Ellsworth Financial Policies Analysis Model was developed by Richard Ellsworth based on his studies about financial policies while a professor at Harvard Business School and in his previous experience as treasurer at Kaiser Aetna. The model’s aim is to improve the integration of financial policies and organizational strategy, increase the capacity of financial policy response to the operational needs and explore alternative financial structures that can render the company more competitive. For that Ellsworth model, formed by four steps, explores different alternatives and helps to integrate financial planning and operational and commercial planning.
How to use the model:
The instructions to use the model are the following:
- Identify the critical principles underlying the financial policies, which can be performed through an answer to a series of questions that allow the origins and the logic basis of each financial policy principle:
- Which are the principles underlying the financial policies?
- Those principles are imposed by the top management or by the capital markets?
- Those principles are coherent with the opportunities and threats that are posed to the organization?
- Which way do financial policies affect shares value?
- Which are the results that validate these principles?
- Is there proof that they are not valid?
- Evaluate alternative financial policies through the analysis of its impact on the main value determinants for the shareholder.
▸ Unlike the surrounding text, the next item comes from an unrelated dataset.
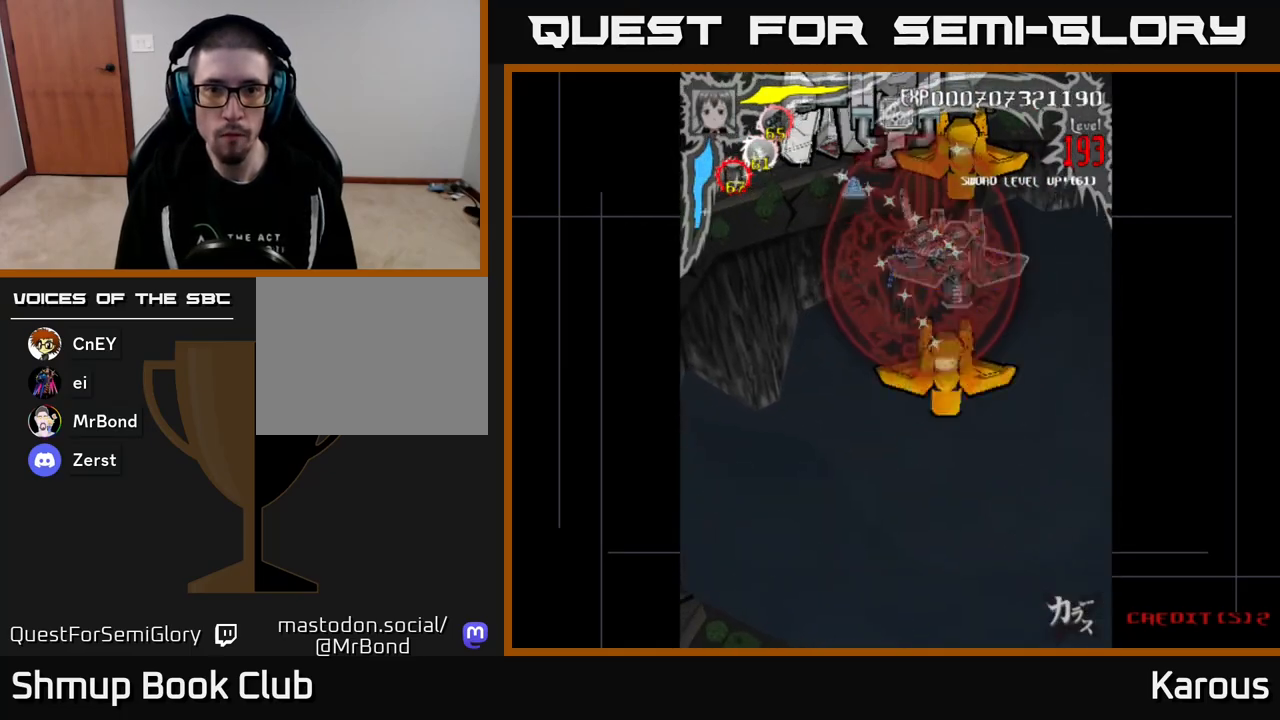
{"buttons": ["B", "DPAD_DOWN", "DPAD_RIGHT"], "events": [[283, "DPAD_UP", "up"], [317, "DPAD_DOWN", "down"], [317, "DPAD_LEFT", "up"], [400, "DPAD_RIGHT", "down"]]}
Value determinants for the shareholder are the following:
- Minimum profitability (measured in dividends and in capital gains) demanded by the shareholder given the risk level of each alternative capital structure and the investments program;
- Real profitability of the shareholder associated to each alternative capital structure;
- Real profitability growth rate for the shareholder.
A possible and simple approach is to calculate the changes for each one of the three factors only based on the company’s experience.
- Evaluate the financial managers’ duties (CFO). If the capital control is strict due to policies that don’t maximize value for the shareholders, such could be due to a lack of operational guidance and financial management. Ellsworth presents several measures to closer the CFO perspective to the organizational strategy:
- Base the compensatory incentives on the organizations’ performance;
- Identify CFO’s values and beliefs and verify if they are in accordance with the organizations’ aims and strategies;
- Choose CFOs with operational experience or provide to the current CFO that operational experience.
- Evaluate the operational managers’ duties in the financial policy decisions. Usually this duty is almost or completely inexistent. Ellsworth proposes some measures to evaluate the operational managers’ involvement in the financial management:
- Is there communication among the financial and operational managers referent to financial policy?
- Is there a formal vehicle so that the operational managers can express his worries and critics referent to financial policy?
- Operational managers propose regularly projects whose capital demands can need changes in financial policy?
If the answers to these questions are negative, Ellsworth defends that the operational managers’ worries are not represented in the financial policies and that probably exists a capital control implicit from the financial managers that prevents the organization to explore new options.